(Records drawn from a dataset)

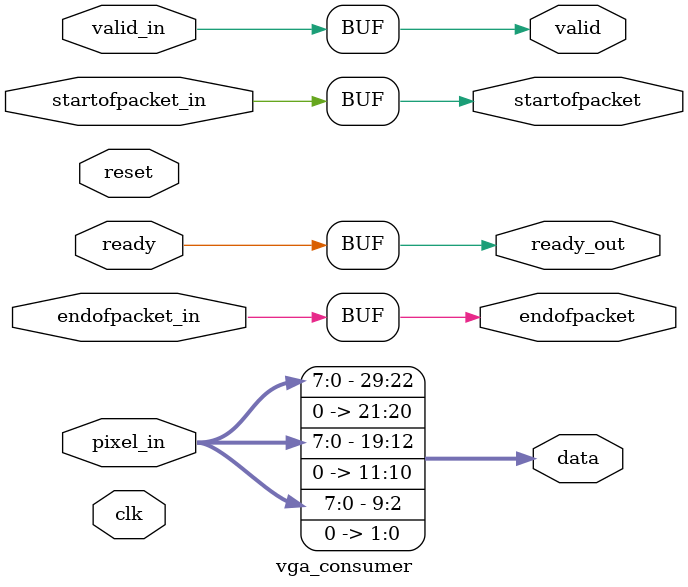
<source format=sv>
module vga_consumer (
    input  logic       clk,
    input  logic       reset,

    // Input stream (from producer)
    input  logic [7:0] pixel_in,
    input  logic       valid_in,
    input  logic       startofpacket_in,
    input  logic       endofpacket_in,
    output logic       ready_out,

    // VGA Avalon-ST output
    output logic [29:0] data,
    output logic        startofpacket,
    output logic        endofpacket,
    output logic        valid,
    input  logic        ready
);

    // Handshake: ready when VGA is ready
    assign ready_out = ready;

    // Forward packet signals
    assign valid         = valid_in;
    assign startofpacket = startofpacket_in;
    assign endofpacket   = endofpacket_in;

    // Expand grayscale pixel to 30-bit RGB
    assign data = {
        {pixel_in, 2'b00},  // Red
        {pixel_in, 2'b00},  // Green
        {pixel_in, 2'b00}   // Blue
    };

endmodule

</source>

Task directions → Could the entries above be copied out exactly, with no pictures included?

Output below →
<source format=sv>
module vga_consumer (
    input  logic       clk,
    input  logic       reset,

    // Input stream (from producer)
    input  logic [7:0] pixel_in,
    input  logic       valid_in,
    input  logic       startofpacket_in,
    input  logic       endofpacket_in,
    output logic       ready_out,

    // VGA Avalon-ST output
    output logic [29:0] data,
    output logic        startofpacket,
    output logic        endofpacket,
    output logic        valid,
    input  logic        ready
);

    // Handshake: ready when VGA is ready
    assign ready_out = ready;

    // Forward packet signals
    assign valid         = valid_in;
    assign startofpacket = startofpacket_in;
    assign endofpacket   = endofpacket_in;

    // Expand grayscale pixel to 30-bit RGB
    assign data = {
        {pixel_in, 2'b00},  // Red
        {pixel_in, 2'b00},  // Green
        {pixel_in, 2'b00}   // Blue
    };

endmodule

</source>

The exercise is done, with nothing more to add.